Railway viaduct in Finchley, London

The Dollis Brook Viaduct, also known as the Dollis Road Viaduct, Dollis Viaduct or Mill Hill Viaduct, is a railway viaduct to the west of Finchley, North London, United Kingdom. It carries the London Underground's Northern line from Mill Hill East station to Finchley Central station. It is the highest point on the London Underground above ground level, reaching nearly 60 ft. It is located on a branch that was formerly part of the Edgware, Highgate and London Railway.

==Etymology==
The official name of the viaduct is taken from Dollis Brook which it crosses. The brook was marked on an 1877 Ordnance Survey map and the name may have originated from a farm called Dollis, previously in Hendon. This was earlier named Dalys in 1563, (the) Doles 1574, Dallys 1584 and in its current form of Dollis in 1822. This probably meant "the portions or shares of land (in the common field)", from the Middle English word dole.

The name is not thought to be connected with the area of Dollis Hill, further south. Dollis Hill is thought to mean a "hill associated with a family called Dalley".

• BRIEF 1
In the Dollis Brook Viaduct article, recast the paragraph beginning "The official name of the viaduct" as a short bulleted list that keeps its main facts.
• BRIEF 2
Answer these questions from the Dollis Brook Viaduct article, one line each:
(a) Which London Underground line does the viaduct carry?
(b) How high above ground level does it reach?
(c) What is the name Dollis Hill thought to mean?
• BRIEF 3
Reproduce the Dollis Brook Viaduct article word for word from "Railway viaduct in" up to and including "and London Railway.".

• GIVEN INFORMATION
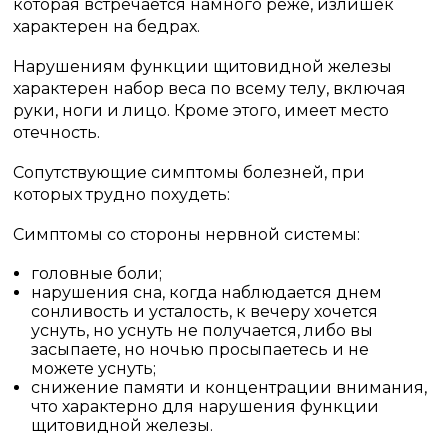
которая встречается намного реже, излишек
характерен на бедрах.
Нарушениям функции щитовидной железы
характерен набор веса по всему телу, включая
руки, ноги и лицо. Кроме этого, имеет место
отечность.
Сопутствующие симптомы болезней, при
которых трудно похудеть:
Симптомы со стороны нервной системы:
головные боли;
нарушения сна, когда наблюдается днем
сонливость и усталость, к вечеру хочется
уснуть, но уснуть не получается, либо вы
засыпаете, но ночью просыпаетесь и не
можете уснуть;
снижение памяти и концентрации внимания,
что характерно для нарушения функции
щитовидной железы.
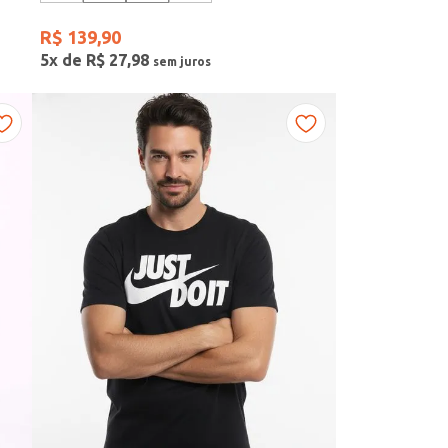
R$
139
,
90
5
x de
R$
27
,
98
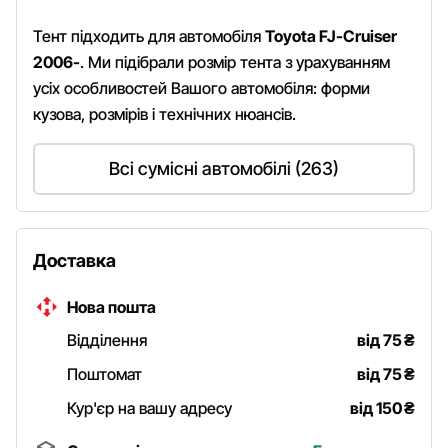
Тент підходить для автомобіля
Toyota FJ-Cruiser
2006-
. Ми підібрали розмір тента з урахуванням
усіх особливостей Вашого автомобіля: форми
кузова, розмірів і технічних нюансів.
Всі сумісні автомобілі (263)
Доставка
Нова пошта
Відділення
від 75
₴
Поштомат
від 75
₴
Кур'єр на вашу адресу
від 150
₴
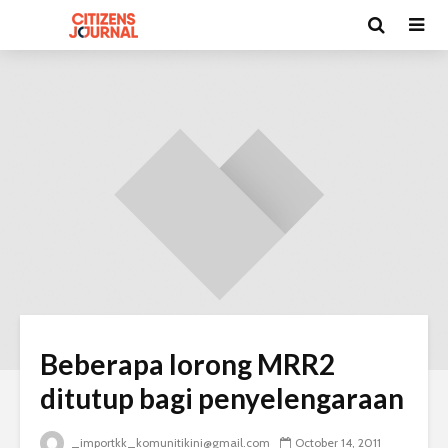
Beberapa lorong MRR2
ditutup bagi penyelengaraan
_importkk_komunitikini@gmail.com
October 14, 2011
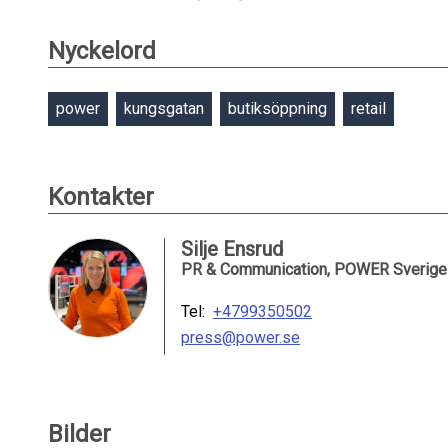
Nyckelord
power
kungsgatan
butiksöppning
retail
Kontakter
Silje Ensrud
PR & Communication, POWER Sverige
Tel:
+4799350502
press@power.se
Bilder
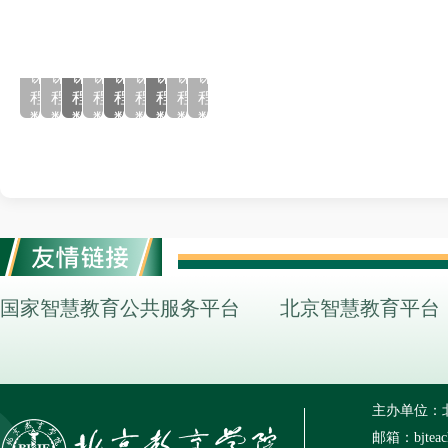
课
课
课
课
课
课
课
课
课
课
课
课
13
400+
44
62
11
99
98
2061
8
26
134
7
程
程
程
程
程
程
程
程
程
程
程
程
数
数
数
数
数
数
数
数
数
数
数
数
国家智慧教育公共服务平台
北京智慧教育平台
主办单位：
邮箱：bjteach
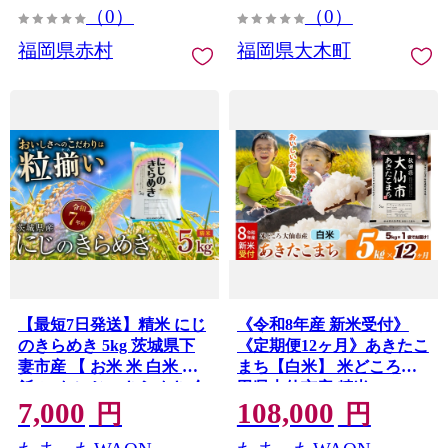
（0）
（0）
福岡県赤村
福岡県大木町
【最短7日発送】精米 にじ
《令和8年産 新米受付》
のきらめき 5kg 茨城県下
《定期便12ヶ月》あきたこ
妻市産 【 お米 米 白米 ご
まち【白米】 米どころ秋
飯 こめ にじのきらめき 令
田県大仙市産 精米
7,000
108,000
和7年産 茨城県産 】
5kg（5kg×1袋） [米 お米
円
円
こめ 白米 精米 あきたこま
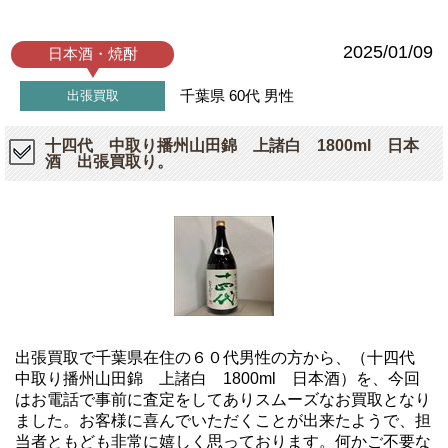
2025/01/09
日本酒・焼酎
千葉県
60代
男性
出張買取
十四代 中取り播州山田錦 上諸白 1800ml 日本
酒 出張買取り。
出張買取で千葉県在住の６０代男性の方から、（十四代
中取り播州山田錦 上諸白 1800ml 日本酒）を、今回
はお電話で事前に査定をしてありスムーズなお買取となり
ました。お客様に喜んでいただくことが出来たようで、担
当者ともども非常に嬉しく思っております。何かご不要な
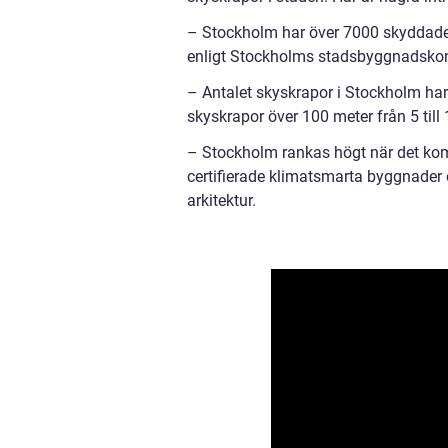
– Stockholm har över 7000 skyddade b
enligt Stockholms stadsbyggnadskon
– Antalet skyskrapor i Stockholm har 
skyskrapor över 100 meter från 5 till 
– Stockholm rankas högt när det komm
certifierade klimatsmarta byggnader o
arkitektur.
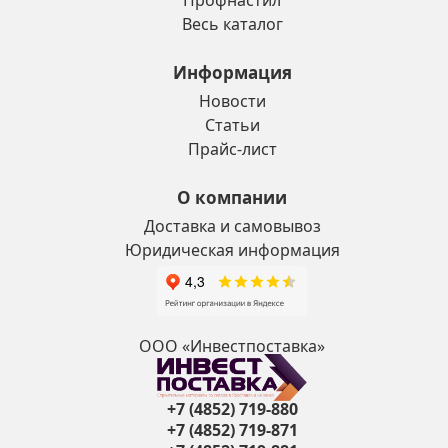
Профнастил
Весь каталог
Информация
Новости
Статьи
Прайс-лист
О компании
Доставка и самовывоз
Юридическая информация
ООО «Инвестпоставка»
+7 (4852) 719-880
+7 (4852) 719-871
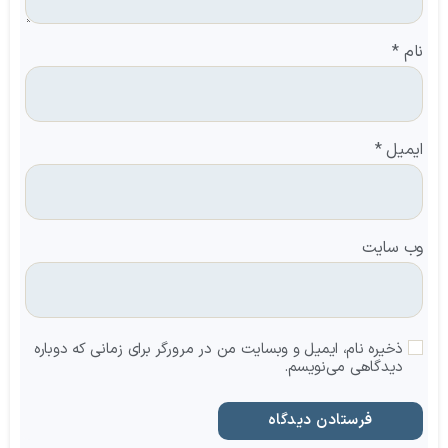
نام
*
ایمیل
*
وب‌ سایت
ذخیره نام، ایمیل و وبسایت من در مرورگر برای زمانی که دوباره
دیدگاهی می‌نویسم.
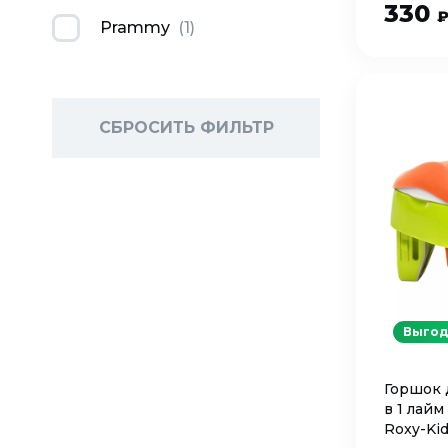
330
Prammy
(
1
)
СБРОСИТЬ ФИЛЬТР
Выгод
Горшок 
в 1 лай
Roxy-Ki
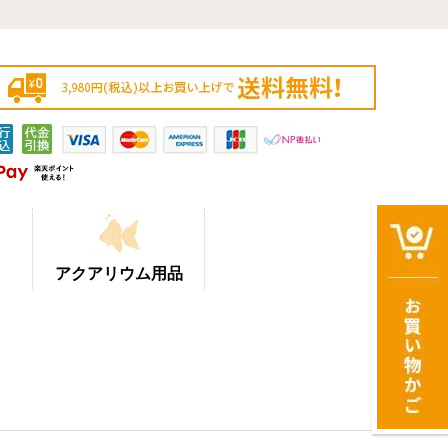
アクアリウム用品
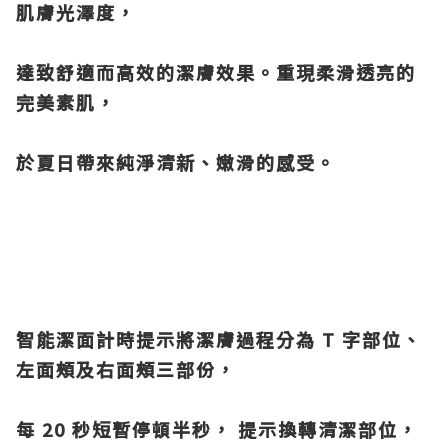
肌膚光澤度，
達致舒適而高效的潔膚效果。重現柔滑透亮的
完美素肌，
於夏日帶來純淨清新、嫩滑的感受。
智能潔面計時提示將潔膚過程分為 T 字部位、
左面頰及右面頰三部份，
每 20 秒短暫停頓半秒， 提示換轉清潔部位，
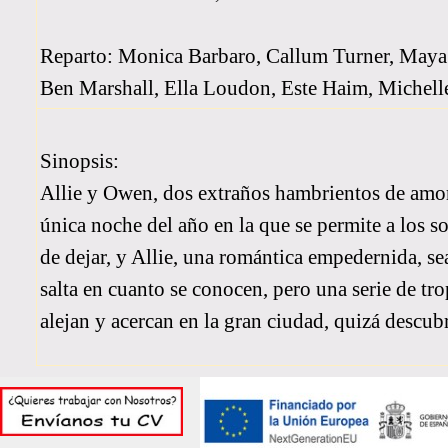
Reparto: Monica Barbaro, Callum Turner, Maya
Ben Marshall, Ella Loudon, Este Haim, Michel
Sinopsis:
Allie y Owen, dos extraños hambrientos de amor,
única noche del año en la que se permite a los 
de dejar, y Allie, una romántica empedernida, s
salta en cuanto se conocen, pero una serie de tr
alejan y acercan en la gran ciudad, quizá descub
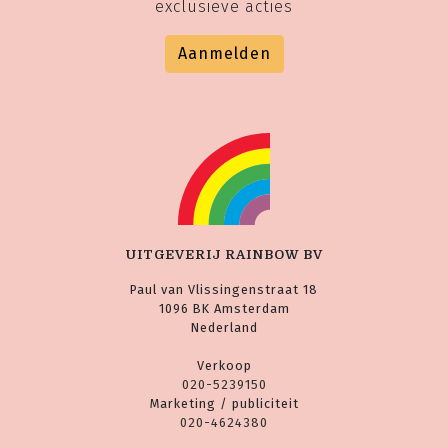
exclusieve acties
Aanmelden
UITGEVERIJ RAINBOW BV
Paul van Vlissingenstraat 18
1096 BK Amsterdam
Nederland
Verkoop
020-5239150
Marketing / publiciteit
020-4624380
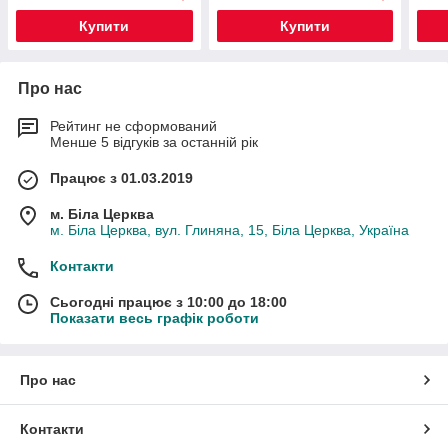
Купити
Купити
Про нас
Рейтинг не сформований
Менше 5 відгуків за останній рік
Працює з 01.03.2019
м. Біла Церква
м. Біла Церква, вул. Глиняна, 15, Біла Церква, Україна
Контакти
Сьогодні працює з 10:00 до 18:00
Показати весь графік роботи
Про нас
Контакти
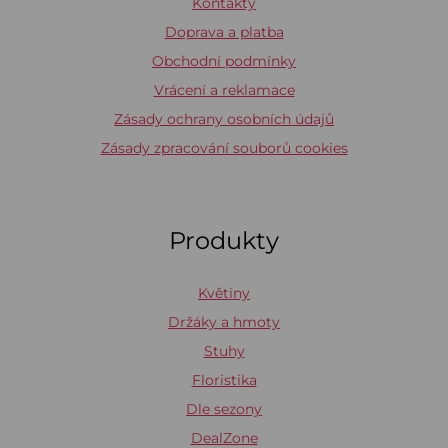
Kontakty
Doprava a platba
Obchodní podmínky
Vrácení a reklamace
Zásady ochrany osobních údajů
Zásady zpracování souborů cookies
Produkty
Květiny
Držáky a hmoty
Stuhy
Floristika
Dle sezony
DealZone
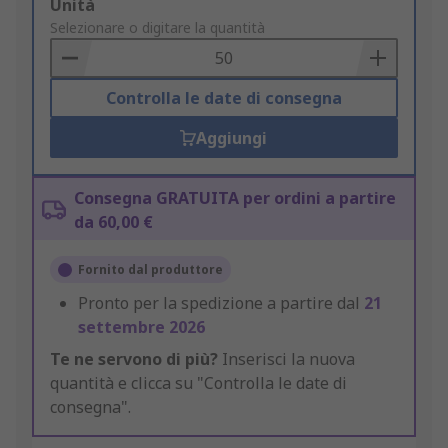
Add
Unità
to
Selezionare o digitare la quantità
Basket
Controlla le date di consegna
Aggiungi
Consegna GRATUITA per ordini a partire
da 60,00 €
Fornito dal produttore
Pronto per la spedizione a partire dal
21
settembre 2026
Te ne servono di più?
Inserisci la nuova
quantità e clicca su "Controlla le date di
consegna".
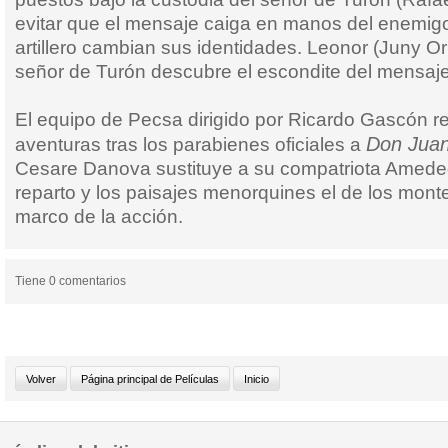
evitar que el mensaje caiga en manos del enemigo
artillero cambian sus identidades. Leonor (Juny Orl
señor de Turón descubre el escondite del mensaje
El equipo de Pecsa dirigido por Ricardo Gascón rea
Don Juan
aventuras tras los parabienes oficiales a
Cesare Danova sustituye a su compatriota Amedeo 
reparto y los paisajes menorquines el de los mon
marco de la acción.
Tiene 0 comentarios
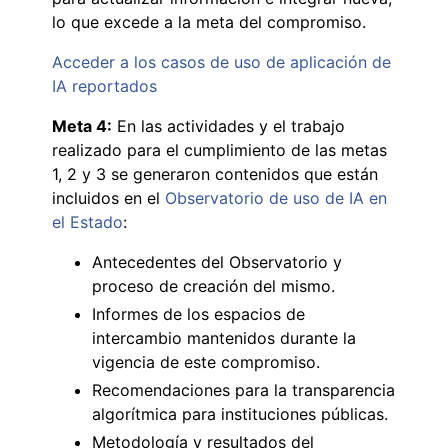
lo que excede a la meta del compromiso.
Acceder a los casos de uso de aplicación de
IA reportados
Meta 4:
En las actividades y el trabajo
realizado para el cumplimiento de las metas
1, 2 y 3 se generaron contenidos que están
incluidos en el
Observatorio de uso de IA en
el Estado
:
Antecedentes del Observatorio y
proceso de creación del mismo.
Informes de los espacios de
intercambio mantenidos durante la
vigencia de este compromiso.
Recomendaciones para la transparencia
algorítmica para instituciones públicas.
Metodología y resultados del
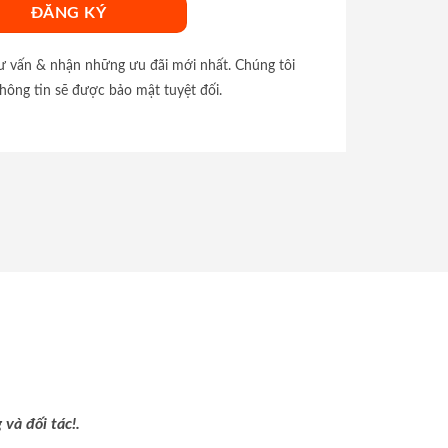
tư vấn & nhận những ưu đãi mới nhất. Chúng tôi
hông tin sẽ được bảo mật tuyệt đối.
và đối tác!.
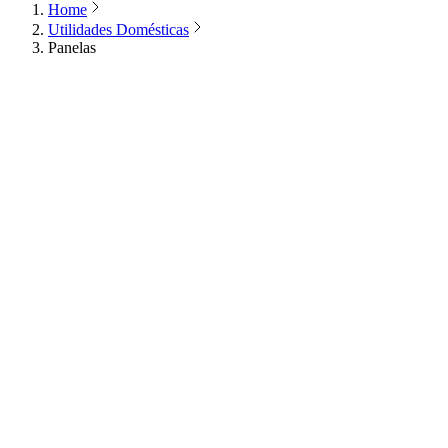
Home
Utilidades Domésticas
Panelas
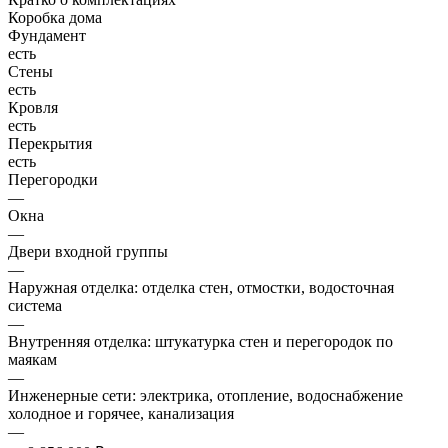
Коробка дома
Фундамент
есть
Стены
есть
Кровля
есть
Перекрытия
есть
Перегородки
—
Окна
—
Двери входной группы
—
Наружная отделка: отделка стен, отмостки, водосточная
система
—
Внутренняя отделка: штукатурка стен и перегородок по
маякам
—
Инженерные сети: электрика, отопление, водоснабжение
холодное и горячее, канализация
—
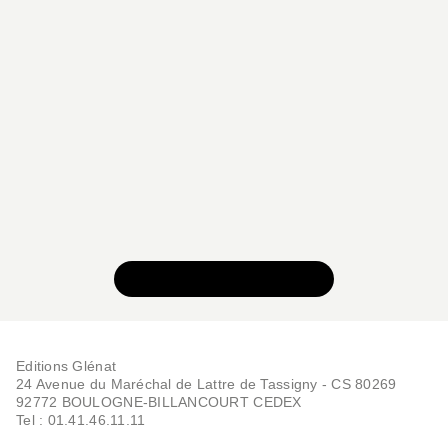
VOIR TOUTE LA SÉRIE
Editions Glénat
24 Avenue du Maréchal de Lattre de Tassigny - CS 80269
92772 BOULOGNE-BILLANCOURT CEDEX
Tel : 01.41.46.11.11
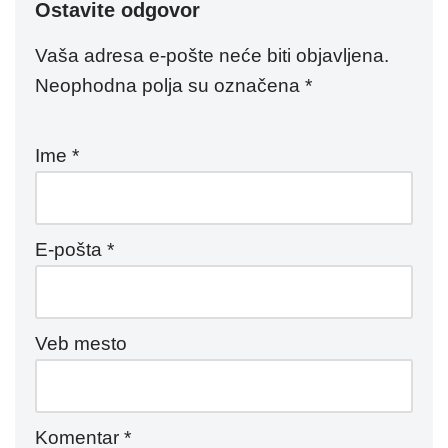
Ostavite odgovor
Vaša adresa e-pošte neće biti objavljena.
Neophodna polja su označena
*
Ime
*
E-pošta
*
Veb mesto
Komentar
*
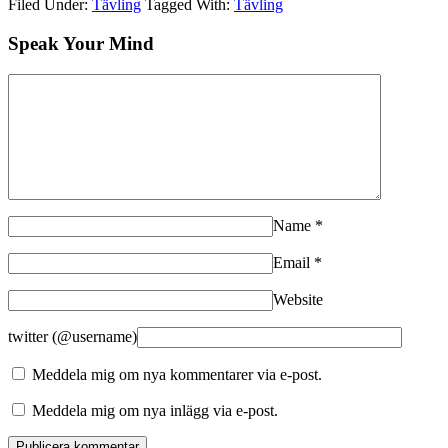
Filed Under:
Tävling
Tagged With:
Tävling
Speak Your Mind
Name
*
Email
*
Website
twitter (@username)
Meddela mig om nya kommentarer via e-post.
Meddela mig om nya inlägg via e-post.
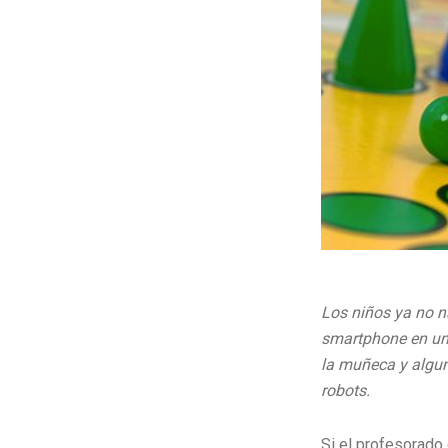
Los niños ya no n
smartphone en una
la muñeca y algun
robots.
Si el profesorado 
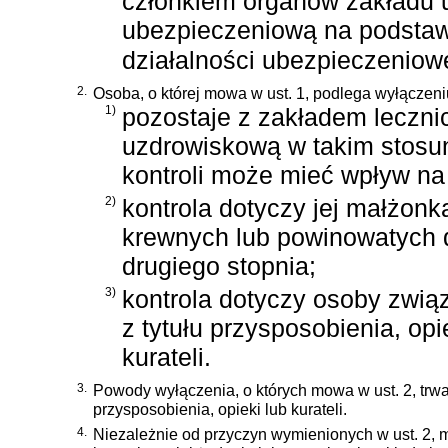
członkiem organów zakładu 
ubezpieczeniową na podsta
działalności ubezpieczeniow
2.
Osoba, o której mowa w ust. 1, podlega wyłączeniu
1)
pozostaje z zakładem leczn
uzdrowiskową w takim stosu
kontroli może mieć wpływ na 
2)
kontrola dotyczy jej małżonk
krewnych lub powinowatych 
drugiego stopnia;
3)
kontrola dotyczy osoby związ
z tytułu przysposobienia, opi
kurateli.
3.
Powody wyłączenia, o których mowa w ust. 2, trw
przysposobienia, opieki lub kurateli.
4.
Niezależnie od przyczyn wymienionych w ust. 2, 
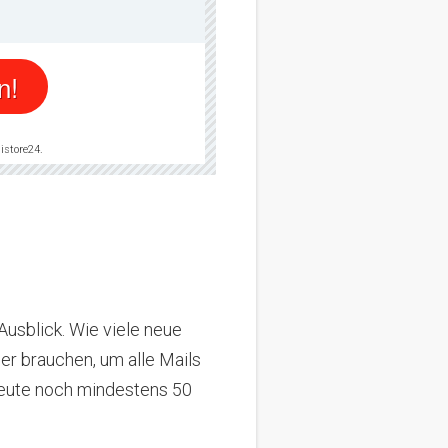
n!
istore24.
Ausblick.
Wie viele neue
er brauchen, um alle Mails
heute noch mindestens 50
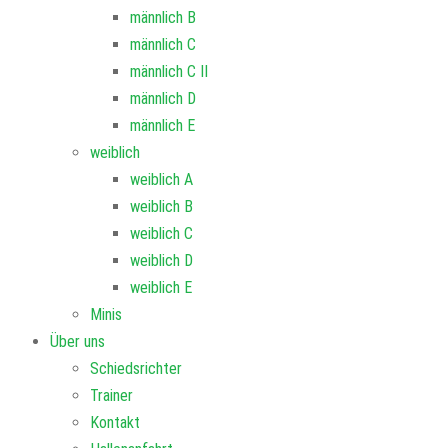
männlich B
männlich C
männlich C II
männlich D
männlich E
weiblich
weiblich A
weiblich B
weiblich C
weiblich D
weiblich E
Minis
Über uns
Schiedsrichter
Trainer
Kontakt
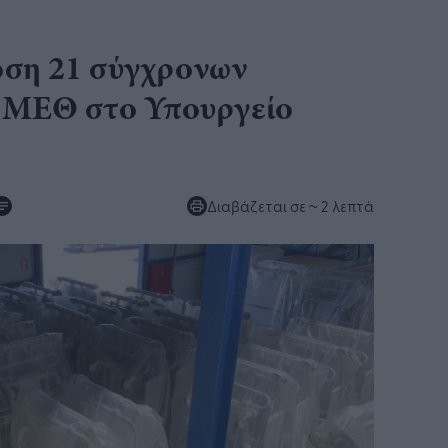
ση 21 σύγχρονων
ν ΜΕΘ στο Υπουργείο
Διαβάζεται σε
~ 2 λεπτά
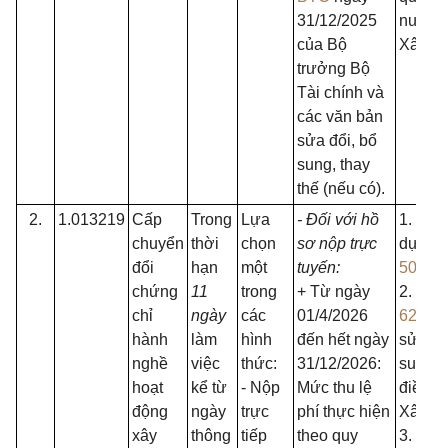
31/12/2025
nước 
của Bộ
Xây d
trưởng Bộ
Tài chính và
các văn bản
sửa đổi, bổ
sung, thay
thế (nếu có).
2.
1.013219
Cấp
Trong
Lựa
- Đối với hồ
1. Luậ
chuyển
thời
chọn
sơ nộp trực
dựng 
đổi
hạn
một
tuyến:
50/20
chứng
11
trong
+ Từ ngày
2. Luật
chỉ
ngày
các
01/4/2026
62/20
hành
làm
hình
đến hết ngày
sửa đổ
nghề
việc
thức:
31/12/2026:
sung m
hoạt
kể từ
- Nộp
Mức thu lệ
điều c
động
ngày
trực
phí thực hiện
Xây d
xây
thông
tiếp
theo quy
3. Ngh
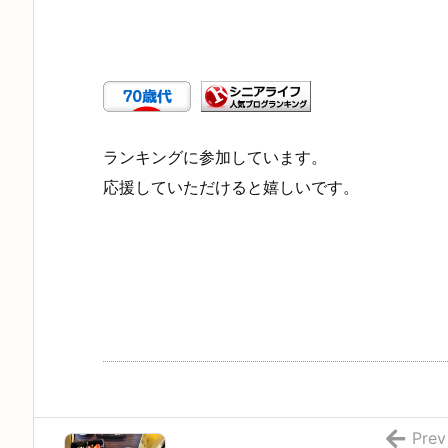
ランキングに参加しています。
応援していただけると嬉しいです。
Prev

• REPLY 1
- The viaduct's official name comes from Dollis Brook, which it crosses.
- The brook appears on an 1877 Ordnance Survey map.
- The name may come from a farm called Dollis, formerly in Hendon.
- Earlier forms were Dalys (1563), (the) Doles (1574) and Dallys (1584), with Dollis recorded in 1822.
- It probably meant "the portions or shares of land (in the common field)," from the Middle English word dole.

• REPLY 2
(a) The Northern line, from Mill Hill East station to Finchley Central station.
(b) Nearly 60 ft, the highest point on the London Underground above ground level.
(c) A "hill associated with a family called Dalley."

• REPLY 3
Railway viaduct in Finchley, London

The Dollis Brook Viaduct, also known as the Dollis Road Viaduct, Dollis Viaduct or Mill Hill Viaduct, is a railway viaduct to the west of Finchley, North London, United Kingdom. It carries the London Underground's Northern line from Mill Hill East station to Finchley Central station. It is the highest point on the London Underground above ground level, reaching nearly 60 ft. It is located on a branch that was formerly part of the Edgware, Highgate and London Railway.